Supplied text >>
'''
Proprietary software isn't necessarily bad if someone is willing to pay for it. It should be a choice as much as possible but if someone is adding value with a proprietary solution (and not overcharging) that's not a bad thing. The problem comes when a proprietary solution controls basic infrastructure and utilities. (ala Windows) Then you have a serious problem that really can hamper innovation.
Are there problems with the current patent/copyright regime? Sure. They've been discussed here to death. Patent terms are FAR too long given the pace of the industry. Defensive patent portfolios are a serious issue. "Business process" patents are an abomination. Patents are granted on things like software where copyright is more appropriate. Copyright terms are ridiculously long and too supportive of corporate interests. Lots of problems. But they also create a lot of incentive for very productive and innovative work that would otherwise not exist.
"But open source will fix this" goes the cry. No it won't. Open source doesn't do away with basic economic principles. All open source does is shift where is is possible to make a profit to arenas which (hopefully) are less damaging to society. It's a good thing but it not only doesn't eliminate the need for IP, open source (in the GPL definition at least) depends on copyright laws for its very existence.
I agree. Much of IT work (almost everything I see around me) is recreating, redoing, and reinventing things that already exist. Some of that duplication is useful (to avoid monocultures, for example), but how many web fora, AJAX frameworks, customer relationship management packages, accounting apps, programming languages, hardware drivers, etc. etc. do we really need?
If even 50% of the effort spent on duplicating old things was spent implementing new things, a lot of progress could be made. It's not really like there's a lack of good ideas to implement, either.
Please correct me if I got my facts wrong.
'''
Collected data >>
'''
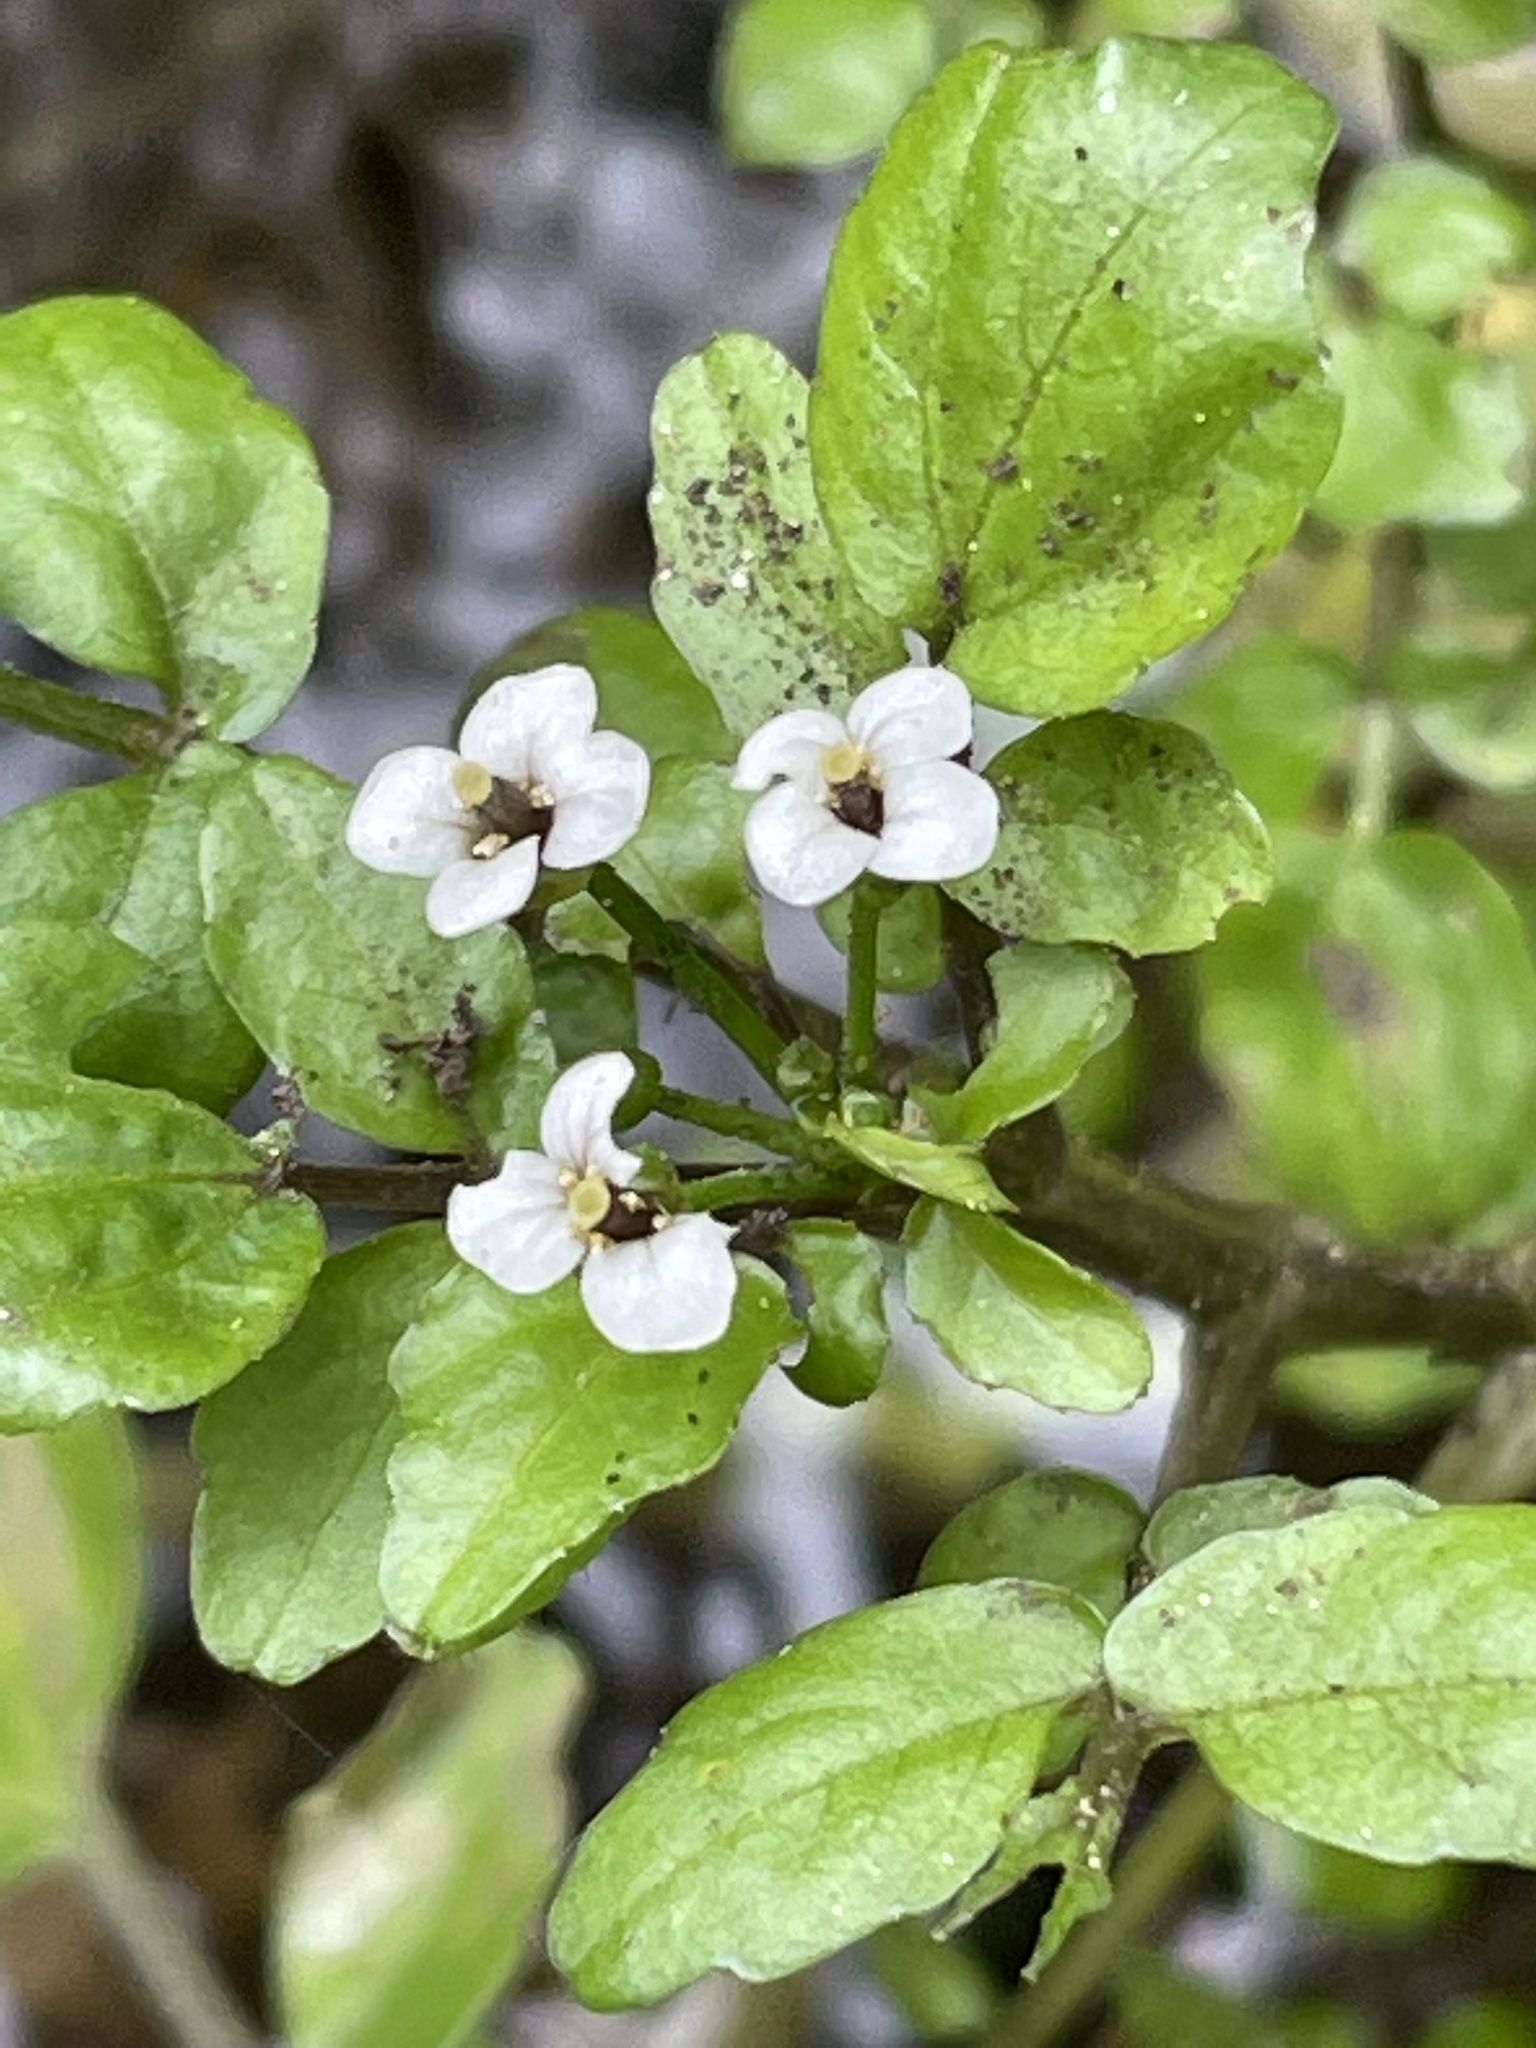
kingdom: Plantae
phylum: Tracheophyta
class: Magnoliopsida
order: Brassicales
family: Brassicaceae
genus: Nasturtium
'''
'''
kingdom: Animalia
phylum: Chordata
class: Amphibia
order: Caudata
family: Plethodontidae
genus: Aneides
'''
Exercise requirements >>
A) In the comment on proprietary software and open source, what does open source in the GPL definition depend on for its very existence?
B) Restate the comment on proprietary software from "Are there problems" to "otherwise not exist.", renaming "corporate interests" as "shareholder interests".
C) Write what comes next in the comment on proprietary software and intellectual property, picking up after its last sentence.

Responses by task >>
A) Copyright laws.

B)
Are there problems with the current patent/copyright regime? Sure. They've been discussed here to death. Patent terms are FAR too long given the pace of the industry. Defensive patent portfolios are a serious issue. "Business process" patents are an abomination. Patents are granted on things like software where copyright is more appropriate. Copyright terms are ridiculously long and too supportive of shareholder interests. Lots of problems. But they also create a lot of incentive for very productive and innovative work that would otherwise not exist.

C)
The way I see it is that you have trade offs. You can make things "simple" like Microsoft does by having software that makes assumptions about what you want to do. If you have minimal and non-specific needs, then you won't have much of an issue. You'll also be able to get away with less skilled workers to accomplish your basic goals. But if you want to do something very specialized and the assumptions don't support it, then that approach will get in your way. And your less skilled workers will become a detriment if you need to move to something a bit more complex.
On the other side of the coin you have other OSes (*nix OpenVMS and others) that have a good deal more flexibility in terms of allowing you to do virtually anything. But this will require more skill in your workforce and natually more complexity. There is not currently a way to have less complexity and a high degree of flexibility and power. There just isn't. Even Microsoft is learning that lesson as they add PowerShell (previously Monad) to Exchange 2007. They've finally seen the light that what you really want is a set of powerful and small tools that do one job well (the CLI) and then you layer your "ease of use" on top of that. So I expect that future MS products will probably earn the gripe of being "complicated" by less skilled people who entered the IT industry in the 90s as paper MCSEs.
There's no way around it. Computers ARE complex machines and they become even more complex when you want to do something really unique and innovative. This is why there is no equivalent of Exchange on the Mac OS Server platform. Zimbra is about the closest thing and it's not exactly friendly. But if you're a real IT guy, that's not a problem.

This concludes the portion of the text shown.